Last Chance Comments
- “Everybody has a plan until they get punched in the face and I feel like that’s Restaurant Wars.”—Joe Flamm
- This week in Top Chef looks: Bruce wears a “Porcetta Bout It” shirt! Chris wears full body overalls (finally some of his amish heritage comes thru)! Fatima wears a full-length floral dress with a slit and a choker! Padma somehow sells me LEATHER PEPLUM and does an iconic cream jumpsuit blue eyeliner combo that inspired me to try blue eyeliner! Unsurprisingly, it was not my best look.
- Well Claudette your time back in the competition was short but I have no doubt Tom’s love of your cuisine and experience in LCK will serve you well in your fight to once again rejoin the competition.
- Anyone else have a brief panic attack that Fatima was going to be eliminated because she only did one mediocre dish? I’m sorry that was your first time at the bottom, babe. We all have to lose our virginity sometime.
- Bruce Facetiming with his newborn son was so touching.
- Mustache’s most humanizing moment: singing in the kitchen
- Mustache’s least humanizing moment: when he called himself a “proud plant father.” (But that photo of him was priceless).
- Will Bruce ever cook fish? Will he ever make a dish without a heavy starch? Tune in next week to find out. (I’m willing to bet the answer is no.) Why go on Top Chef if you aren’t going to challenge yourself to do something new? Then again, when Tom says “make your food” it’s probably a good idea to make your food.

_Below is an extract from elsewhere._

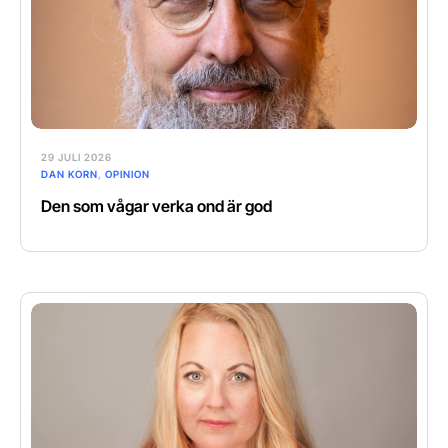
29 JULI 2026
DAN KORN
,
OPINION
Den som vågar verka ond är god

- Chris’s commitment to his integrity reminds me of Jamie’s shocking move from last season to give up his immunity and go home during Restaurant Wars instead of Emily who CLEARLY deserved to pack her knives. It was a controversial decision that all the chefs advised him against but he stuck to his guns and went down with the ship. Honorable, if not exactly the smartest game-playing move.
- This is the fourth time this season that Carrie has messed up colossally on a first pass at a dish. She’s usually able to fix her mistake by the second or third time she makes the dish but if she ever gets eliminated I worry about her ability to succeed in Last Chance Kitchen.

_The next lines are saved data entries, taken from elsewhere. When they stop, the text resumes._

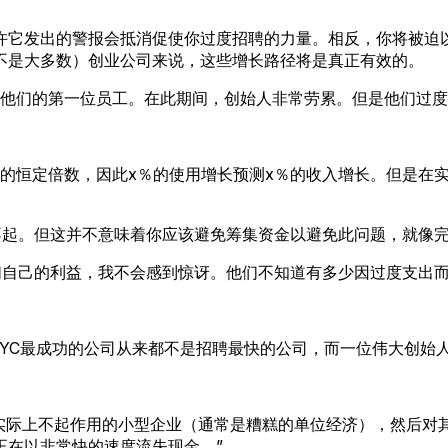
许它发出的警报会抵消促使你过度招聘的力量。相反，你将被迫
不是大多数）创业公司来说，这些增长路径将是真正有效的。
个月才雇用他们的第一位员工。在此期间，创始人非常劳累。但是他们过
使用的恒定倍数，因此x％的使用增长预测x％的收入增长。但是
担不起。但这并不意味着你应该避免筹集资金以避免此问题，就像
他们自己的利益，我不会感到惊讶。他们不知道有多少因过度支出
YC最成功的公司从来都不是招聘最快的公司，而一位伟大创始
种实际上不起作用的小型企业（通常是糟糕的单位经济），然后对
正在以非常快的速度流失现金。”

- I was just as surprised as Tom to see how good Joe Flamm was at front of the house. I just had a particularly terrible experience at a restaurant in Los Angeles that made me question whether service is something “hot” new restaurants deliberately eschew. Joe gives me hope!
Last Chance Kitchen
This week Tanya goes up against Brother for a shot to get back into the competition. In a reference to the challenge that sent her home, the chefs have to cook a dish for the round Tanya wished she could have been assigned: the speed round. Tom lets them chose how much time they have to cook the dish—Tom initially says they’ll have fifteen minutes to make whatever dish they want. Brother essentially negotiates him down to ten minutes (!!) to cook a dish from scratch and Tanya reluctantly agrees. Time is called and the chefs are forced to think on the fly. Brother is doing a variation of a seared fish dish he does in his restaurant and takes the time to filet and bone the fish. Tanya originally wanted shrimp but was forced to rethink her approach when there are no shrimp in the pantry and grabs the salmon steak. After noticing her salmon is undercooked when she initially goes to plate it, she immediately throws it back in the pan until the last couple seconds to ensure it’s cooked through. Meanwhile, Brother is regretting bringing the challenge down to ten minutes and pulls the slightly burnt chorizo from his plate at the last second. The ten minutes go by quickly and the chef’s dishes are complete. Tom tastes Tanya’s blackened salmon steak with a romesco sauce and arugula salad first. Brother’s competing dish is a seared trout with chorizo vinaigrette and cauliflower puree. Tom is impressed with what the chefs were able to accomplish in ten minutes but ultimately chooses Brother for the win because of a raw onion flavor that overpowered the back end of Tanya’s sauce. Even though she was once again asked to pack her knives, Tanya felt better about the way she left the competition in LCK, proving once again the concurrent reality show allows the chefs to leave on a better note.